BEGIN Data records
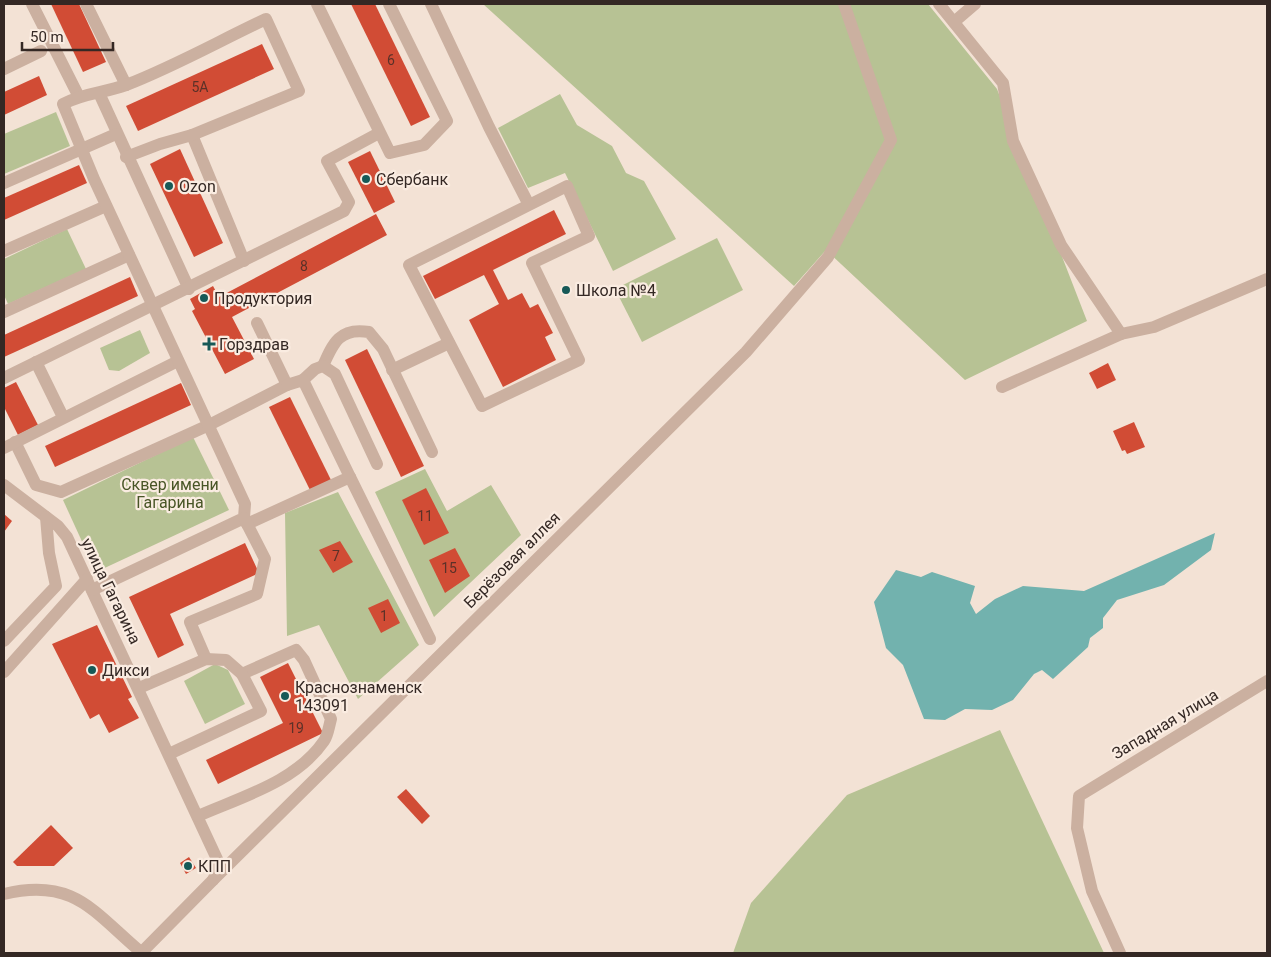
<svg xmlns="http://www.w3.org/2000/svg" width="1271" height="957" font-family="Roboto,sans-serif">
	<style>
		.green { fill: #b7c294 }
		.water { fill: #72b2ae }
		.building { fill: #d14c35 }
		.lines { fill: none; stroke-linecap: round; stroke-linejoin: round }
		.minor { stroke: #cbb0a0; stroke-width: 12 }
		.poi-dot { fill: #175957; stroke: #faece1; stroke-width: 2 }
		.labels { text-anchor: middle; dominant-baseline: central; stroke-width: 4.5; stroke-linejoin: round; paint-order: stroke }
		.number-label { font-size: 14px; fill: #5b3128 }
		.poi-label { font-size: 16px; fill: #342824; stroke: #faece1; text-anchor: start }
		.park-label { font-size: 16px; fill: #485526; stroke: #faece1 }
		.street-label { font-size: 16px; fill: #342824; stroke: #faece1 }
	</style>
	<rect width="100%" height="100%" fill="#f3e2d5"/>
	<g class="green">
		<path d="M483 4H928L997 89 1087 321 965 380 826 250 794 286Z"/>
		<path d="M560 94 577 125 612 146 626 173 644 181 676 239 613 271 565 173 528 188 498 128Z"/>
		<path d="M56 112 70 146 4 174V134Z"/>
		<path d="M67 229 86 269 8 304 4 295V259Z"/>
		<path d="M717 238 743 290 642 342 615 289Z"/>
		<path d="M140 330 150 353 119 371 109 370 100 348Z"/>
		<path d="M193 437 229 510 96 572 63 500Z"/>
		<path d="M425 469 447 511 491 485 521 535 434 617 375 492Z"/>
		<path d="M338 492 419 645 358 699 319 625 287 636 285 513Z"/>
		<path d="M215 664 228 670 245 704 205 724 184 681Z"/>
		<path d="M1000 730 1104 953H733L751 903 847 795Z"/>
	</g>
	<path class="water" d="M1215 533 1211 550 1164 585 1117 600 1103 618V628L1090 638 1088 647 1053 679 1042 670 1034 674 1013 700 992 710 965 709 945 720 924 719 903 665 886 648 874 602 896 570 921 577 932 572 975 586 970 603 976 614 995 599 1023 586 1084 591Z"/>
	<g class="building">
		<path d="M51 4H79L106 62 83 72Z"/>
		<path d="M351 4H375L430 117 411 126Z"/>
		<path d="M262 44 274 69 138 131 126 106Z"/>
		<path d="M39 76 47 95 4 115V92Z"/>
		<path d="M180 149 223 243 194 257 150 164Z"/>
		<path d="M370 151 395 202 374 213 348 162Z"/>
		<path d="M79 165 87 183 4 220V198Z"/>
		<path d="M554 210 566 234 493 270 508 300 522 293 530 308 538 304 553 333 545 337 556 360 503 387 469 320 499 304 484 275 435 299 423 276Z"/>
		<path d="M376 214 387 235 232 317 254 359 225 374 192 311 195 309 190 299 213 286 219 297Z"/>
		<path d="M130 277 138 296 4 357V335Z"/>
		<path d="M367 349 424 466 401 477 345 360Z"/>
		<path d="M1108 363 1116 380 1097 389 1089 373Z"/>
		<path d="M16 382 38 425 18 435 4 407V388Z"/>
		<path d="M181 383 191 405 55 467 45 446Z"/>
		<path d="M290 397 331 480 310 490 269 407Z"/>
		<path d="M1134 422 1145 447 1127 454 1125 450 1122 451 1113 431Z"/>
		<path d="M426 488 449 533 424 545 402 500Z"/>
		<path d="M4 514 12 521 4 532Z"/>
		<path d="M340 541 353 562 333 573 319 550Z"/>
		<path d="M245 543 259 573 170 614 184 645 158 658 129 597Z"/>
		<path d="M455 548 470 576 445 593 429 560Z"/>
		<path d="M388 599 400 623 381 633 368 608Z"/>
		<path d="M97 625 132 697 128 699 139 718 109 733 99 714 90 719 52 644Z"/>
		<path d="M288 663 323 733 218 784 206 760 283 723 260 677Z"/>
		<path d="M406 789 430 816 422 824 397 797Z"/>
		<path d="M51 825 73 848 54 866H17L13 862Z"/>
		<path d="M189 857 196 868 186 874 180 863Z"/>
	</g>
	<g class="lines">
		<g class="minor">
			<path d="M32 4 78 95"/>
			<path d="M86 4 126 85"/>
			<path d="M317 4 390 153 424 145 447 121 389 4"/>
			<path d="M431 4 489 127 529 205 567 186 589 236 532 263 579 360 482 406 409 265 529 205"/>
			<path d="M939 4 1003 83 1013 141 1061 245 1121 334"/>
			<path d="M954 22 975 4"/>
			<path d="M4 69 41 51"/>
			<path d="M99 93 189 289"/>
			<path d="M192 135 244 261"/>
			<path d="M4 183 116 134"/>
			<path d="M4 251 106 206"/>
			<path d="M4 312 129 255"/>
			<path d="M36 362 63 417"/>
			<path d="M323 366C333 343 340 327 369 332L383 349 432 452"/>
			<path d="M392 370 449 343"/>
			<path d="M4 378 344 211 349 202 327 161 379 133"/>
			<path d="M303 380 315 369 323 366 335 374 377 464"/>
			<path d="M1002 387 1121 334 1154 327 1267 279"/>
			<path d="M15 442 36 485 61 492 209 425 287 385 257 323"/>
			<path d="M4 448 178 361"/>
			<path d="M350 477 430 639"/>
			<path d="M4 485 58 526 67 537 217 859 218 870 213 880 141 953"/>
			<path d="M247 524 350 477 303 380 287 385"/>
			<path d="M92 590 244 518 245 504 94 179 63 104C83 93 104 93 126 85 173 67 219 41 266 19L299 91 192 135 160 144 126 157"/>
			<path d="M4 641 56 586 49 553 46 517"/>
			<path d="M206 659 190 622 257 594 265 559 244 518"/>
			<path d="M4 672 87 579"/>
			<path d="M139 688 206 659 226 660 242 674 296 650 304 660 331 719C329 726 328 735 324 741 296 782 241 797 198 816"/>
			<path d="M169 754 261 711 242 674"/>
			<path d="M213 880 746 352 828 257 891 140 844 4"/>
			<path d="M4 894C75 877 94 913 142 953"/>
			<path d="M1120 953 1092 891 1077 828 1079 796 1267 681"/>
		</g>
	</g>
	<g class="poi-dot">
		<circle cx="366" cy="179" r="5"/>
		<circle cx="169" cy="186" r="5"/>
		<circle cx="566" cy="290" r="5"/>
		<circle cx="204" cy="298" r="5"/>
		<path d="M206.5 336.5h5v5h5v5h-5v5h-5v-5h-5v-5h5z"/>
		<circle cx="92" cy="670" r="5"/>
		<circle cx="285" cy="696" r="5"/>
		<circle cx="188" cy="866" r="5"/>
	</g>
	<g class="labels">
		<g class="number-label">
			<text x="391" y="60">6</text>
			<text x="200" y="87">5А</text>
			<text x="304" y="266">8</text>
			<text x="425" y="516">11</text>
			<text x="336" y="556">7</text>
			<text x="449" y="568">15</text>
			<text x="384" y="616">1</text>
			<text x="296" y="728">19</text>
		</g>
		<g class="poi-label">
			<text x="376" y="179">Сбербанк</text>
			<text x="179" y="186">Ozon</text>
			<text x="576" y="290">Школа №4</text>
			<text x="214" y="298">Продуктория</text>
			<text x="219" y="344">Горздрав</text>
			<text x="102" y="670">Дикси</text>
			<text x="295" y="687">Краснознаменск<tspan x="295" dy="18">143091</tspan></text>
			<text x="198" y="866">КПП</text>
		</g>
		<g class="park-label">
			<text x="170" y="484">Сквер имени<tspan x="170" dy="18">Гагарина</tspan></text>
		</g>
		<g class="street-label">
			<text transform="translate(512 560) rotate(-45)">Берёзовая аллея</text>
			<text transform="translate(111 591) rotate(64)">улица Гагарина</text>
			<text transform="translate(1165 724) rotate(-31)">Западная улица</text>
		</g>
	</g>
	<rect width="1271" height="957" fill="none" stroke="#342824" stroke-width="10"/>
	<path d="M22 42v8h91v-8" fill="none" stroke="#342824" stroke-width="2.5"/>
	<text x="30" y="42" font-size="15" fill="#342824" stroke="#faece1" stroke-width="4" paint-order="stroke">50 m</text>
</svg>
END Data records
Output only an exact transcription of the lines above from the one with "none; stroke-linecap: round;" up to and including the one with "middle; dominant-baseline: central;".

		.lines { fill: none; stroke-linecap: round; stroke-linejoin: round }
		.minor { stroke: #cbb0a0; stroke-width: 12 }
		.poi-dot { fill: #175957; stroke: #faece1; stroke-width: 2 }
		.labels { text-anchor: middle; dominant-baseline: central; stroke-width: 4.5; stroke-linejoin: round; paint-order: stroke }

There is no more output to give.